Over a period when education spending has rocketed in an unprecedented fashion and where average spend per pupil now exceeds £5,000.....
THE number of secondary schools being failed by Ofsted is continuing to rise, according to new figures published by the inspection service yesterday. There were 96 on Ofsted’s “special measures” list at the end of the Easter term, up two compared with the end of December.
Record numbers of UK parents are putting their children into private school. And this in spite of the substantial additional sums thrown at the public sector. The failure of London schools is highlighted by the fact that in London around 20 per cent of parents send their children to private school, nearly three times the national average.
LIBERAL Democrat leader Charles Kennedy said in April that he hopes to avoid the grief of finding a state school in London by educating his son in Scotland. This is one of the few sensible things Kennedy said during the UK election campaign.
Tony Blairs children attend the London Oratory (a Catholic only school). Luckily for the Blair children. On the standard measure of five or more grade A-C GCSEs passes, the Oratory scores 93%. Superb results. However, no worries if they aren't Catholic. There are lots of other schools in the London borough of Hammersmith and Fulham...... only minor snag is that the remaining schools score between 21% and 28%. Imagine if you were a parent.

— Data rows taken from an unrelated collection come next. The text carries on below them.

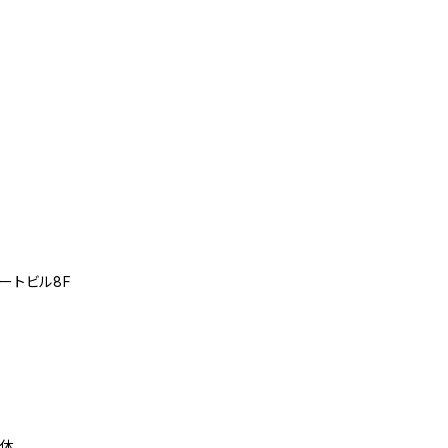
ートビル8F
定休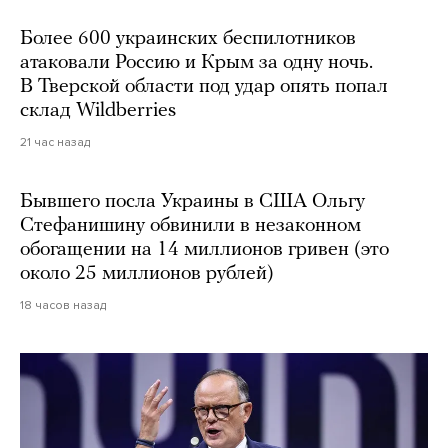
Более 600 украинских беспилотников
атаковали Россию и Крым за одну ночь.
В Тверской области под удар опять попал
склад Wildberries
21 час назад
Бывшего посла Украины в США Ольгу
Стефанишину обвинили в незаконном
обогащении на 14 миллионов гривен (это
около 25 миллионов рублей)
18 часов назад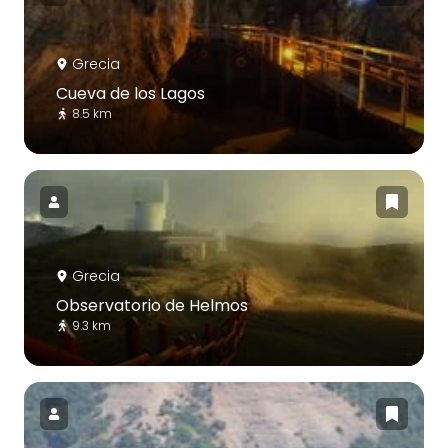
Grecia
Cueva de los Lagos
8.5 km
Grecia
Observatorio de Helmos
9.3 km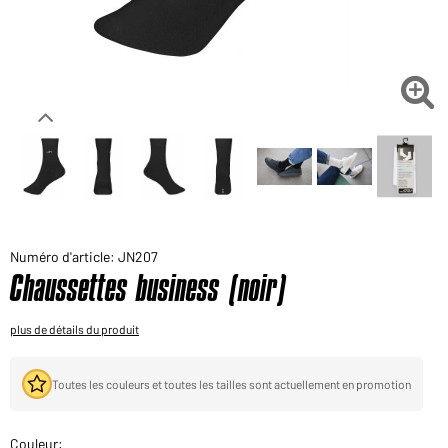
Voudriez-vous acheter des produits pour votre besoin
privé?
Chemin d'accès au shop des clients finaux

Numéro d'article: JN207
Chaussettes business (noir)
plus de détails du produit
Toutes les couleurs et toutes les tailles sont actuellement en promotion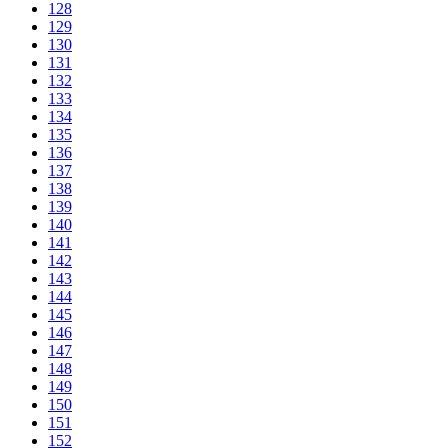
128
129
130
131
132
133
134
135
136
137
138
139
140
141
142
143
144
145
146
147
148
149
150
151
152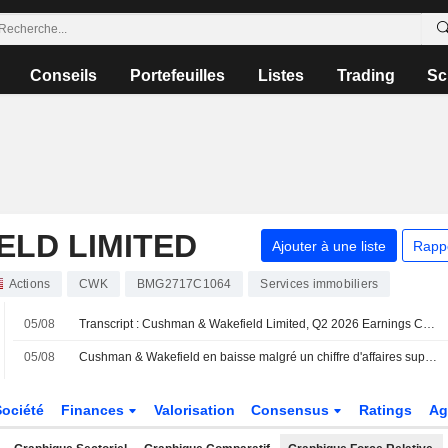
Conseils
Portefeuilles
Listes
Trading
Sc
ELD LIMITED
Ajouter à une liste
Rapp
Actions
CWK
BMG2717C1064
Services immobiliers
05/08
Transcript : Cushman & Wakefield Limited, Q2 2026 Earnings Call, Aug 05, 2026
05/08
Cushman & Wakefield en baisse malgré un chiffre d'affaires supérieur aux attentes au deuxième trimestre
Société
Finances
Valorisation
Consensus
Ratings
Ag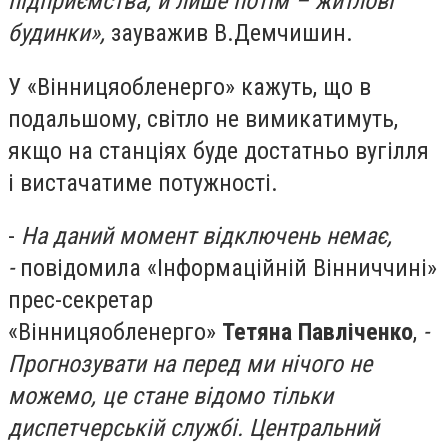
підприємства, й лише потім – житлові
будинки»,
зауважив В.Демчишин.
У «Вінницяобленерго» кажуть, що в
подальшому, світло не вимикатимуть,
якщо на станціях буде достатньо вугілля
і вистачатиме потужності.
-
На даний момент відключень немає,
-
повідомила «Інформаційній Вінниччині»
прес-секретар
«Вінницяобленерго»
Тетяна Павліченко
,
-
Прогнозувати на перед ми нічого не
можемо, це стане відомо тільки
диспетчерській службі. Центральний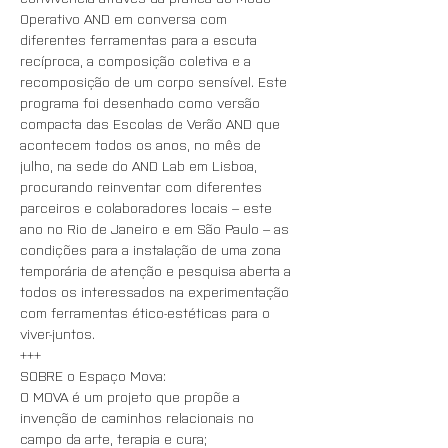
Operativo AND em conversa com 
diferentes ferramentas para a escuta 
recíproca, a composição coletiva e a 
recomposição de um corpo sensível. Este 
programa foi desenhado como versão 
compacta das Escolas de Verão AND que 
acontecem todos os anos, no mês de 
julho, na sede do AND Lab em Lisboa, 
procurando reinventar com diferentes 
parceiros e colaboradores locais – este 
ano no Rio de Janeiro e em São Paulo – as 
condições para a instalação de uma zona 
temporária de atenção e pesquisa aberta a 
todos os interessados na experimentação 
com ferramentas ético-estéticas para o 
viver-juntos.
+++
SOBRE o Espaço Mova: 
O MOVA é um projeto que propõe a 
invenção de caminhos relacionais no 
campo da arte, terapia e cura; 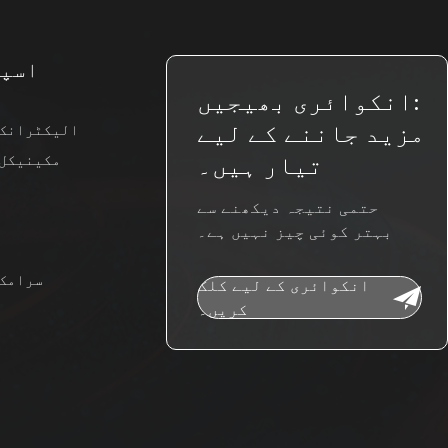
اسپی
انکوائری بھیجیں:
مزید جاننے کے لیے
الیکٹرانک 
مکینیکل 
تیار ہیں۔
حتمی نتیجہ دیکھنے سے
بہتر کوئی چیز نہیں ہے۔
سرامک 
انکوائری کے لیے کلک
کریں۔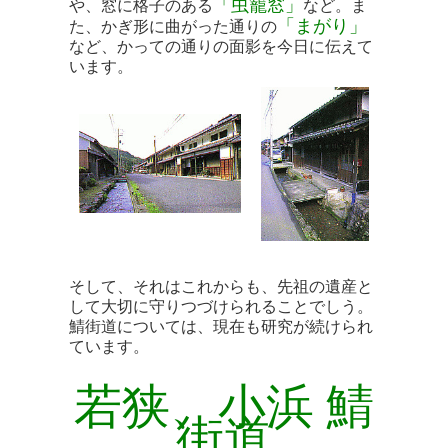
「虫籠窓」
や、窓に格子のある
など。ま
「まがり」
た、かぎ形に曲がった通りの
など、かっての通りの面影を今日に伝えて
います。
そして、それはこれからも、先祖の遺産と
して大切に守りつづけられることでしう。
鯖街道については、現在も研究が続けられ
ています。
若狭、小浜 鯖
街道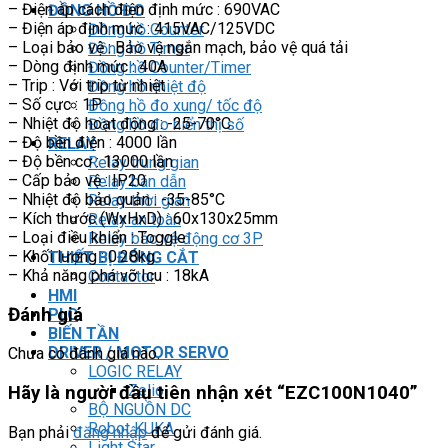
– Điện áp cách điện định mức : 690VAC
ĐỒNG HỒ ĐO
– Điện áp định mức : 415VAC/125VDC
Đồng hồ Counter
– Loại bảo vệ : Bảo vệ ngắn mạch, bảo vệ quá tải
Đồng hồ Timer
– Dòng định mức : 40A
Đồng hồ Counter/Timer
– Trip : Với trip từ nhiệt
Đồng hồ nhiệt độ
– Số cực : 1P
Đồng hồ đo xung/ tốc độ
– Nhiệt độ hoạt động : -25-70°C
Đồng hồ đo hiển thị số
– Độ bền điện : 4000 lần
RELAY
– Độ bền cơ : 13000 lần
Relay trung gian
– Cấp bảo vệ : IP20
Relay bán dẫn
– Nhiệt độ bảo quản : -35-85°C
Relay thời gian
– Kích thước (WxHxD) : 60x130x25mm
Relay an toàn
– Loại điều khiển : Toggle
Relay bảo vệ động cơ 3P
– Khối lượng : 0.28kg
THIẾT BỊ ĐÓNG CẮT
– Khả năng phá vỡ Icu : 18kA
Contactor
HMI
Đánh giá
PLC
BIẾN TẦN
DRIVER / MOTOR SERVO
Chưa có đánh giá nào.
LOGIC RELAY
Zelio
Hãy là người đầu tiên nhận xét “EZC100N1040”
BỘ NGUỒN DC
Robot KUKA
Bạn phải
đăng nhập
để gửi đánh giá.
Light Star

So what's wrong with state education in England? Here is an example. A recent Commons MPs' report attacked the standard of reading. At age 11, it said, far far too many children do not achieve the reading and writing expected of their age. The MPs called for investigation into the use of phonics - the sounding out of individual letters to blend into words. Any sensible parent - and surely teacher - knows this is how you teach reading. Not so, says the grand National Literacy Strategy, set up in 1997. It prescribes memorising words by their shape and guessing at words by their context or the pictures with them - along with an element of phonics.

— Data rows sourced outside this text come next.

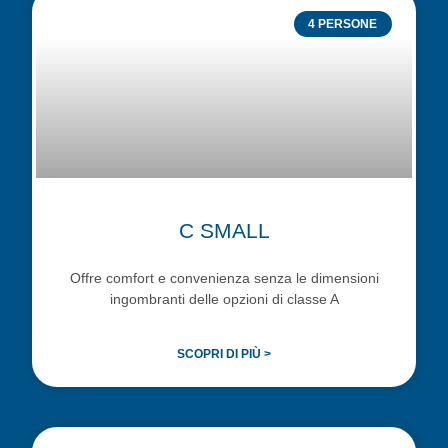
4 PERSONE
C SMALL
Offre comfort e convenienza senza le dimensioni
ingombranti delle opzioni di classe A
SCOPRI DI PIÙ >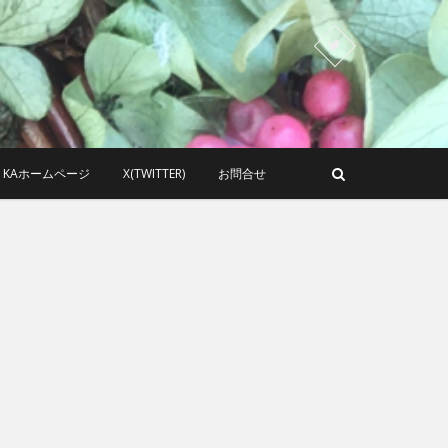
KAホームページ
X(TWITTER)
お問合せ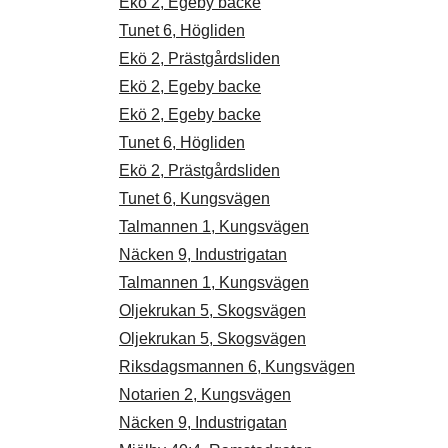
Ekö 2, Egeby backe
Tunet 6, Högliden
Ekö 2, Prästgårdsliden
Ekö 2, Egeby backe
Ekö 2, Egeby backe
Tunet 6, Högliden
Ekö 2, Prästgårdsliden
Tunet 6, Kungsvägen
Talmannen 1, Kungsvägen
Näcken 9, Industrigatan
Talmannen 1, Kungsvägen
Oljekrukan 5, Skogsvägen
Oljekrukan 5, Skogsvägen
Riksdagsmannen 6, Kungsvägen
Notarien 2, Kungsvägen
Näcken 9, Industrigatan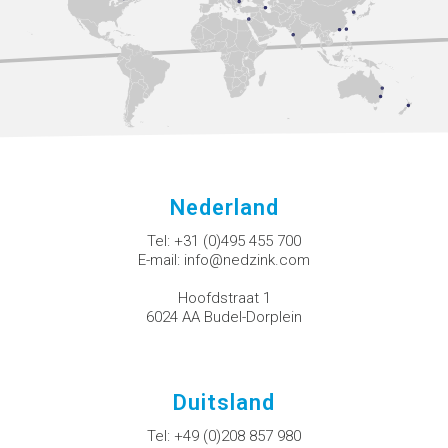
Nederland
Tel:
+31 (0)495 455 700
E-mail:
info@nedzink.com
Hoofdstraat 1
6024 AA Budel-Dorplein
Duitsland
Tel:
+49 (0)208 857 980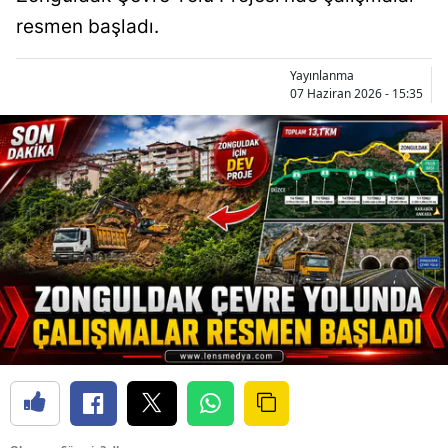
resmen başladı.
Yayınlanma
07 Haziran 2026 - 15:35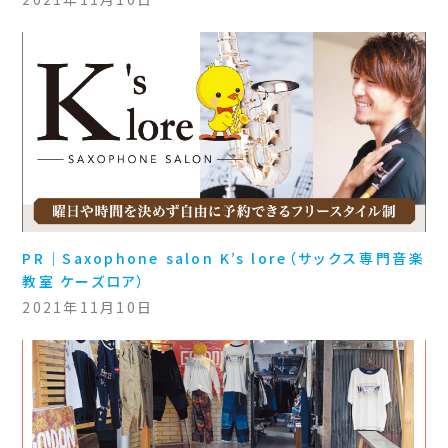
PR｜Saxophone salon K’s lore（サックス専門音楽
教室 ケーズロア）
2021年11月10日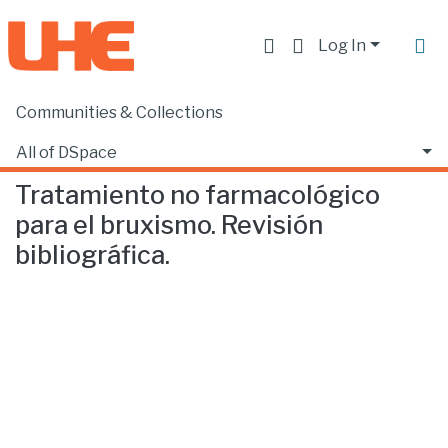
Log In
Communities & Collections
Home
Facultad de Ciencias de la Salud
Odontología
Tratamiento no farmacológico para el bruxismo. Revisión bibliográfica.
All of DSpace
Tratamiento no farmacológico
Statistics
para el bruxismo. Revisión
bibliográfica.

What can parents do? Err.... not a lot. Except those of us who go private (and get taught using a method that works - in my case the delightfully titled "Jolly Phonics").
The most recent comparison of international achievement, called the ‘world education league’ by the press, was the OECD Programme for International Student Assessment (PISA) [ http://www.pisa.oecd.org/dataoecd/1/63/34002454.pdf ] which gives figures for 41 countries in 2000 and 2003. Between those years, the UK dropped from fourth in science to 11th, from seventh in reading to 11th and from eighth in maths to 18th. However.....
..... scandalously the UK did not send enough data for the study. It was THE ONLY OECD country to fail in this regard and the ONLY Country (out of 41) to do so. As a result of which the UK Government has been able to deny the drop has any validity. This is even when suspicion is clear that it was the best schools that sent in their results and so the UK performance in comparison to our international competitors is probably even worse. It is also suspicious that the government made no attempt to rectify this situation, odd when the report would have been published just before the election to no doubt inform the electorate of the Labour governments educational achievements.